→ **EXERCISE OBJECTIVE**
Scan the entries below for lines holding "distance". Give the number of such lines alone.
◇ ◇ ◇ ◇
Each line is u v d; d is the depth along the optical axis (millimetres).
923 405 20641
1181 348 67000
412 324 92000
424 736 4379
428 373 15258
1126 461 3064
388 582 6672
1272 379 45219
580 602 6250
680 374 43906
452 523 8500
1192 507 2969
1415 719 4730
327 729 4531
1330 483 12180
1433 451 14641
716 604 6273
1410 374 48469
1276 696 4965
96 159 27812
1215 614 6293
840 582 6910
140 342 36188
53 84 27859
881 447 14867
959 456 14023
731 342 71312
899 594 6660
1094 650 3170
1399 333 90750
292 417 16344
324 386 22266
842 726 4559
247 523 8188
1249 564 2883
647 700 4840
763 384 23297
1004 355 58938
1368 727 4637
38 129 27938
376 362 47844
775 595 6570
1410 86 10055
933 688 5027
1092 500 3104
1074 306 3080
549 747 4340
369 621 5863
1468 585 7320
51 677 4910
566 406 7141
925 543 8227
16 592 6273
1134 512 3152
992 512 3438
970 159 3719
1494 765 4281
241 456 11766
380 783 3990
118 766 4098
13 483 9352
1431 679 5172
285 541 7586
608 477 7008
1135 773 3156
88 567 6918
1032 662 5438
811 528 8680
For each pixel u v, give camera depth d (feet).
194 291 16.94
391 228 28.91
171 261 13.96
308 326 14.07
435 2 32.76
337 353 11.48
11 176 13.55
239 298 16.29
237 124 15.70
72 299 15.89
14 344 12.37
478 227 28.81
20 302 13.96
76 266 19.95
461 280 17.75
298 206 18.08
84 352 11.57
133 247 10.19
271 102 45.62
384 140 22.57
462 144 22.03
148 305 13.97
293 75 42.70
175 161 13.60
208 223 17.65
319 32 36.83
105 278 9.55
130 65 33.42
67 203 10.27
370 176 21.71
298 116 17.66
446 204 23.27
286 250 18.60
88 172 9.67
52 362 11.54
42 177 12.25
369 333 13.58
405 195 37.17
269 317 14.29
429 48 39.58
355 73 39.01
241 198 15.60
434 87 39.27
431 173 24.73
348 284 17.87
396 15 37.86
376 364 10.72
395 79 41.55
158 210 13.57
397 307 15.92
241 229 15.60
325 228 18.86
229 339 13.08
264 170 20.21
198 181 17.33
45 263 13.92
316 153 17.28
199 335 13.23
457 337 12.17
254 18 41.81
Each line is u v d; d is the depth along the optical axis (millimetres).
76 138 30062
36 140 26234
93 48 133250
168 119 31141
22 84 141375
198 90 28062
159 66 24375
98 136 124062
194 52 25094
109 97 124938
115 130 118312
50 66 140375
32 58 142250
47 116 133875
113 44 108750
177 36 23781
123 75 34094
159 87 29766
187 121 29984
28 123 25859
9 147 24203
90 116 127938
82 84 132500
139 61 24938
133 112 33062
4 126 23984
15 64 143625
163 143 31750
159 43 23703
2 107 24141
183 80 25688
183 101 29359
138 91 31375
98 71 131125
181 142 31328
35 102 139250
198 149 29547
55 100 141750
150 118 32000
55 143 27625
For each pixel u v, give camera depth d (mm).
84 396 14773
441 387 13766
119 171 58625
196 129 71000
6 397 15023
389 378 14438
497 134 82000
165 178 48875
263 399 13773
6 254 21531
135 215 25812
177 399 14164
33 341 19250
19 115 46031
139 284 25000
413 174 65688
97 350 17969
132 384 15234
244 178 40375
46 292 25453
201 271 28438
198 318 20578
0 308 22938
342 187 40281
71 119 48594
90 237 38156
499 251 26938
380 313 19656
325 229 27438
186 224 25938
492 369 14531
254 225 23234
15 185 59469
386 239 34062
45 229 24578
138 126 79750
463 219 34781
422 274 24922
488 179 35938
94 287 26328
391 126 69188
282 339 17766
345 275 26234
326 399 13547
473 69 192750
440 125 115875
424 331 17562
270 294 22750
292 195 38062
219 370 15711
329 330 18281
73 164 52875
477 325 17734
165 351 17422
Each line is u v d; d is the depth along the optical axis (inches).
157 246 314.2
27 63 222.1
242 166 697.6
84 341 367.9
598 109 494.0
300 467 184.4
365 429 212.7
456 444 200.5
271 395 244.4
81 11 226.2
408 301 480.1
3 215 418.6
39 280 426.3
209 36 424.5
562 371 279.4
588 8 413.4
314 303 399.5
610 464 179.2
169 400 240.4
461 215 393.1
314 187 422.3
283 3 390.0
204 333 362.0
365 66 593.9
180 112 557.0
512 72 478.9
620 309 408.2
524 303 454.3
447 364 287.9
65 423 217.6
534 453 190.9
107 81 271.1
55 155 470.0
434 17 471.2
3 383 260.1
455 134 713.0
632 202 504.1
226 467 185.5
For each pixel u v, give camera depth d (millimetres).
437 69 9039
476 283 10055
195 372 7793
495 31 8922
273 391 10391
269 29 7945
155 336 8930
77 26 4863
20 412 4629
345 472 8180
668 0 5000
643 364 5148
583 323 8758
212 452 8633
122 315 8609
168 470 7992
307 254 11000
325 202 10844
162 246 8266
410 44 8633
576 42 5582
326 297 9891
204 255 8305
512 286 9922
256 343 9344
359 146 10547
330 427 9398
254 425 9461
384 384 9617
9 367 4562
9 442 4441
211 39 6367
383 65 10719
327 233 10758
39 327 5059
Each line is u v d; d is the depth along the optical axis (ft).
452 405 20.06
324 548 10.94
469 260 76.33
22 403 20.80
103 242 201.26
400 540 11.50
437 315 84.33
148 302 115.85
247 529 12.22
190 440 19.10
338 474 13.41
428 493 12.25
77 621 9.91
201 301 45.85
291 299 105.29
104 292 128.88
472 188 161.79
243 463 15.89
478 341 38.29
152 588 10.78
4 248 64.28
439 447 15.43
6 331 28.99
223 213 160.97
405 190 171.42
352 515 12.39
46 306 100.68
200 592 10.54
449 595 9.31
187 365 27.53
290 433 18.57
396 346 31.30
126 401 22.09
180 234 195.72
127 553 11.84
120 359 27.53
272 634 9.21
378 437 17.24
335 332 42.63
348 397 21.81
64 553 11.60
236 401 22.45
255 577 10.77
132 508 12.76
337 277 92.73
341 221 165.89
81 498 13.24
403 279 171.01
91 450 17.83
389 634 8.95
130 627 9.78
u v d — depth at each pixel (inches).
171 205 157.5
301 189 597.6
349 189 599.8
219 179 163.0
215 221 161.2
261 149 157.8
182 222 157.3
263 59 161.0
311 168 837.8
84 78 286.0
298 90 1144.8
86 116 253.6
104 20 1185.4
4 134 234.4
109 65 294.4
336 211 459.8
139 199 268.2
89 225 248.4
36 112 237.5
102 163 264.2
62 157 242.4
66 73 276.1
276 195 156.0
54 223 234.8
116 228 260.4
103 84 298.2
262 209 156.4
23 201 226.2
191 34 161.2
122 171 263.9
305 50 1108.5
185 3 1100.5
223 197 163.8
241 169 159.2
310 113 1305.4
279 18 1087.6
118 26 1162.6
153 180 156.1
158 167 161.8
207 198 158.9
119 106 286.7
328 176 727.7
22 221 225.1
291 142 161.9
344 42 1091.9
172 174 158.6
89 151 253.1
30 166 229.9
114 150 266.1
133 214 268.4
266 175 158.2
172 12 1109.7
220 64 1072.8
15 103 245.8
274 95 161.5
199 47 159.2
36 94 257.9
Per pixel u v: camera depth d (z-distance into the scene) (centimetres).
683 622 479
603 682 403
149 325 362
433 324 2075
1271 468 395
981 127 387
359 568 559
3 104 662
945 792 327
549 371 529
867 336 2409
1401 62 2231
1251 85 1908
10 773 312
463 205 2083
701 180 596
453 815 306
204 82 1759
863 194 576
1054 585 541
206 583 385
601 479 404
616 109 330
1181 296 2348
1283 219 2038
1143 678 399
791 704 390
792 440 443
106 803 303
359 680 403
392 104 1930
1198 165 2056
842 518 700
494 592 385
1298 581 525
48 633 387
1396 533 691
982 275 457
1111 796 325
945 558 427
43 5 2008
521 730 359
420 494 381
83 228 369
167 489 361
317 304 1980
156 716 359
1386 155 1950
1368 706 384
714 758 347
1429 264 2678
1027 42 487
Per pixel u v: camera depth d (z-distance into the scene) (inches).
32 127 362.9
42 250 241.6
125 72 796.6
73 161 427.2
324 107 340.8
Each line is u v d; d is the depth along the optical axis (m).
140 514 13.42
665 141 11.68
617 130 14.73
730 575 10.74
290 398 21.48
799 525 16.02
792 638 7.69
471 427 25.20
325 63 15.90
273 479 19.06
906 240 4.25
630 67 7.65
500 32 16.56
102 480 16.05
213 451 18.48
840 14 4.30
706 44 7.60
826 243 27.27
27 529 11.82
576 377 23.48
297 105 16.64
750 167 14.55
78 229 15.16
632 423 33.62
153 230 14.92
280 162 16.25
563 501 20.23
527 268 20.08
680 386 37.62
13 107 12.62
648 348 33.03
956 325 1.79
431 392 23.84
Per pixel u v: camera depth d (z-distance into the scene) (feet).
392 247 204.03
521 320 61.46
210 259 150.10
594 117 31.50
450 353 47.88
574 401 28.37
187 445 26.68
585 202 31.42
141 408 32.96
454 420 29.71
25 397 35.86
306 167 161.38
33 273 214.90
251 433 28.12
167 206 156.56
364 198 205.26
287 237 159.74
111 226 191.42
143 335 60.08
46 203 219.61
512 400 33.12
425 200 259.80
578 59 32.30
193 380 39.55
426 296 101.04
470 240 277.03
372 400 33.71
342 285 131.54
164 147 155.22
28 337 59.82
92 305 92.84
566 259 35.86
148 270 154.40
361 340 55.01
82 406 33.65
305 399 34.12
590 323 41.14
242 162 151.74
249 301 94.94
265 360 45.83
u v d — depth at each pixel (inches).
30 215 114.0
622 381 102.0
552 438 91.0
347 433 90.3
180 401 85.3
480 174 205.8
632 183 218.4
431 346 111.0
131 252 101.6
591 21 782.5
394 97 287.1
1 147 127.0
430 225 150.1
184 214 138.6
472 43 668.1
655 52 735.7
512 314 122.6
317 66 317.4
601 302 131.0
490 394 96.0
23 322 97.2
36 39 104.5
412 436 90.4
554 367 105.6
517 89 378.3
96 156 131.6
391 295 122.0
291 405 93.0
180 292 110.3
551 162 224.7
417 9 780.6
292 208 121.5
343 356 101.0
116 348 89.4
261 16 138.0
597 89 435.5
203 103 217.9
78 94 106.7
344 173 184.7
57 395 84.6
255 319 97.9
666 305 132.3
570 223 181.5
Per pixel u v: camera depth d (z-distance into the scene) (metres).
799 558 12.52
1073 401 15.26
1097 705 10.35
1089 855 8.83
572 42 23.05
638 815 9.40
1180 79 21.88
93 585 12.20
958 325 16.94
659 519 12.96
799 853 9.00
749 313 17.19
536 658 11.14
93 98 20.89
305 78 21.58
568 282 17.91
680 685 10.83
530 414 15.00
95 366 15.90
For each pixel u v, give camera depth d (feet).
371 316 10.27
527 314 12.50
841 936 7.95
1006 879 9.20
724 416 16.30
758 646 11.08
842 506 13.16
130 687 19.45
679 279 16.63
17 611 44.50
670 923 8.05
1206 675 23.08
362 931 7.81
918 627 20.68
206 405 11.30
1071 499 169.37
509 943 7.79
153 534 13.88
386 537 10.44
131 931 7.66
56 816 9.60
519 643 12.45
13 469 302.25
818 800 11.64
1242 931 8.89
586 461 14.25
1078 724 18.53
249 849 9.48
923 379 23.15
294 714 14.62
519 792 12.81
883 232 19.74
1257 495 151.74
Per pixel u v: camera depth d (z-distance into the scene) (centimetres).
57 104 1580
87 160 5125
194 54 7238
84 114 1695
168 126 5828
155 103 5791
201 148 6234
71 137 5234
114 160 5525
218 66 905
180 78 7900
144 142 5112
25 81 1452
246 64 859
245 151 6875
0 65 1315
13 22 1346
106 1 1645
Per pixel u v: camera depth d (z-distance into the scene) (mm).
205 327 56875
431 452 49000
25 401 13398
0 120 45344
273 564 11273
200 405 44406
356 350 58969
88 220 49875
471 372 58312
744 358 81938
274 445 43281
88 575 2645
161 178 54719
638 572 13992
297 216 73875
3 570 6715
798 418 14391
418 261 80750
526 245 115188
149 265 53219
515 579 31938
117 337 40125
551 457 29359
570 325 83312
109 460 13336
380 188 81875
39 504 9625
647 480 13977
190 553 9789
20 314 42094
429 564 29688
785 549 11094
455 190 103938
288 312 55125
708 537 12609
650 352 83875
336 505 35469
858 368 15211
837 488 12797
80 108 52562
◇ ◇ ◇ ◇
→ **SOLUTION FOR THIS PROBLEM**
6